Source data:
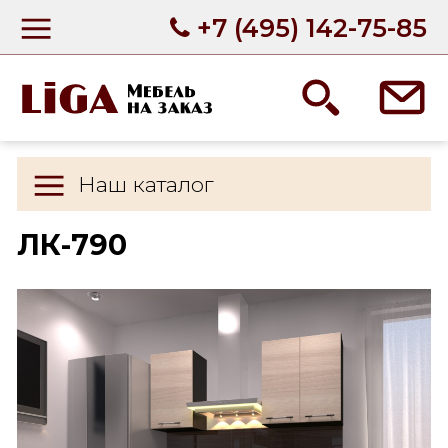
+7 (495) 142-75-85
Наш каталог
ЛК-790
==
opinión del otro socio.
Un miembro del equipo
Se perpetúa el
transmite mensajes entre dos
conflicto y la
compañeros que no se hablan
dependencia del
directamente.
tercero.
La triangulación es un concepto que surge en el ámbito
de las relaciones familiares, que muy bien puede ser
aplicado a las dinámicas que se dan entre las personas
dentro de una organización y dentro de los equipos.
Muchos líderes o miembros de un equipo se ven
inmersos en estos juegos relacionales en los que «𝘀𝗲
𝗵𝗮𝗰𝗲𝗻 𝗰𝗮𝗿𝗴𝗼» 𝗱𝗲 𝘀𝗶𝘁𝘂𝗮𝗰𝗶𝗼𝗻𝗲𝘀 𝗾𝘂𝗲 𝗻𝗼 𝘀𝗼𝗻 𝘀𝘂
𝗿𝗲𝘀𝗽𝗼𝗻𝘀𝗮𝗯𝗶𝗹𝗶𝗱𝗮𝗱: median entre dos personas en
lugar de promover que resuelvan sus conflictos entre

Exercise requirements: If a line of the entries holds the word "entre", copy it out.

Solution for this problem:
transmite mensajes entre dos
aplicado a las dinámicas que se dan entre las personas
𝗿𝗲𝘀𝗽𝗼𝗻𝘀𝗮𝗯𝗶𝗹𝗶𝗱𝗮𝗱: median entre dos personas en
lugar de promover que resuelvan sus conflictos entre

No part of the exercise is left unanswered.